By Nkiruka Nnorom
The protracted bearish run in the equities market coupled with the high interest rate environment have combined to render market makers ineffective, Mr. Johnson Chukwu, Managing Director/CEO, Cowry Asset Management, has said.
But while attributing some of the challenges to unfavourable macro-economic environment, he said that positive market environment will greatly impact market making activity.
In a down market, market makers mop up shares from the stock market by providing two-way quotes (comprising of buy and sell prices and quantity the market maker is willing to buy) to the market for the securities they make markets on during the trading day.
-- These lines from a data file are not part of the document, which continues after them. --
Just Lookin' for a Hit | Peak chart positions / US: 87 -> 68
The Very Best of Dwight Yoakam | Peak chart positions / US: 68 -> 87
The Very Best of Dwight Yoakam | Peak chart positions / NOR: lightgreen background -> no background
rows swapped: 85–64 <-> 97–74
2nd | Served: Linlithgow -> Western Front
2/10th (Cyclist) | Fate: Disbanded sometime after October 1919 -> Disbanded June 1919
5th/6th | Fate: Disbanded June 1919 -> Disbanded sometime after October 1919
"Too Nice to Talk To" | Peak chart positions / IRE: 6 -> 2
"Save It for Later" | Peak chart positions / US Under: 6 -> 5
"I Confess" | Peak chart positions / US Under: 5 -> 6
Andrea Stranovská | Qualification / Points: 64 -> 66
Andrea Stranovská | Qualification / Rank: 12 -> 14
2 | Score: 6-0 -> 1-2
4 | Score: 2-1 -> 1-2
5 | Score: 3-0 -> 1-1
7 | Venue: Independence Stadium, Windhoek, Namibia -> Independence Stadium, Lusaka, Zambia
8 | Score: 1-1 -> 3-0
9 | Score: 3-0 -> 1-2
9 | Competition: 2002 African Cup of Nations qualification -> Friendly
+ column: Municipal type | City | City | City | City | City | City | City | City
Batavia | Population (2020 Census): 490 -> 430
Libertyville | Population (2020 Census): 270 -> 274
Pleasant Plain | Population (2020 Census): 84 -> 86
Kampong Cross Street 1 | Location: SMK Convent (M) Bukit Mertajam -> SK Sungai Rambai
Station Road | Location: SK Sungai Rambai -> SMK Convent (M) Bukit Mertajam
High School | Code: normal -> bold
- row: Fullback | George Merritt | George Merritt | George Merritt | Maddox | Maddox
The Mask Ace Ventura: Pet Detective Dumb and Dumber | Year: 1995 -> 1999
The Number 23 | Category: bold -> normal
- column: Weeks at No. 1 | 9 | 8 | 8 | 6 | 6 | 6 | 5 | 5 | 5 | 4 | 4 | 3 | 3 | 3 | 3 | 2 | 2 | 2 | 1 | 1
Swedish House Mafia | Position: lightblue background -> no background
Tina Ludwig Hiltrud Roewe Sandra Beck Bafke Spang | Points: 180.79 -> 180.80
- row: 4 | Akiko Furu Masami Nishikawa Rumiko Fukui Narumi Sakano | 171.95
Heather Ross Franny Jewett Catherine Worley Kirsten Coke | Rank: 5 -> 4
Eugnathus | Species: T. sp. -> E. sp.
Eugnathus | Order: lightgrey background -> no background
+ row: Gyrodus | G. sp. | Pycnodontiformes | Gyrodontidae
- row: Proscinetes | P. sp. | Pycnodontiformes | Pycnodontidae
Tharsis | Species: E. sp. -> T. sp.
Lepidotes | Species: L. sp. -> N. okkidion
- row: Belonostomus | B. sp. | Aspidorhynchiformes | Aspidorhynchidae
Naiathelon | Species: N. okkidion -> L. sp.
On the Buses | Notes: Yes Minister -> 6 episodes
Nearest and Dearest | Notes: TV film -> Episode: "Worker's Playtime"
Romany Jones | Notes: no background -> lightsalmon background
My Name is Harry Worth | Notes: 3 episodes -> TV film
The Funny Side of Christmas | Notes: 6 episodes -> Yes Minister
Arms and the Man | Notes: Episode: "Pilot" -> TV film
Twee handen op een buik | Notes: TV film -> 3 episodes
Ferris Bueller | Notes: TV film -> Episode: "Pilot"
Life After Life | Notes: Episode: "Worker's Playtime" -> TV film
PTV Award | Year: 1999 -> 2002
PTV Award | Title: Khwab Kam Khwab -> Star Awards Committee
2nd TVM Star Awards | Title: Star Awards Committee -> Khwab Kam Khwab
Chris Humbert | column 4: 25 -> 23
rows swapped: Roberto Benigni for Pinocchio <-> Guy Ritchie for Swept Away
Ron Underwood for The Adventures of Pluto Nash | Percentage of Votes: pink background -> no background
Speaking in relation to their impact so far, Chukwu said: “Most market makers do not have the liquidity to make market and until recently, the equities market has been very bearish. So, at a period when equity prices were quite weak, it will be suicidal for anybody to state that he/she is in a position to buy whatever volume is offered at a particular price because at such price, people could dump their entire stock on you. So, in a nutshell, the market makers do not have the liquidity and market has been on a bear run, which will discourage risk taking in the market.
“Another challenge we had was that the macro-economic environment was unfavourable. So, at such point, you are not going to encourage market makers to raise money from the debt market and put in the equities instruments at a time when equities were very weak. What market makers need is a very positive equities market environment, and then availability of credit at a lower rate or at a reasonable rate.”
Continuing, he said: “The Exchange and the Securities and Exchange Commission, SEC, are not in a position to influence interest rate in the economy neither are they in a position to compel banks to lend to the market makers. That will be possible when opportunities involved in market making are economically profitable.”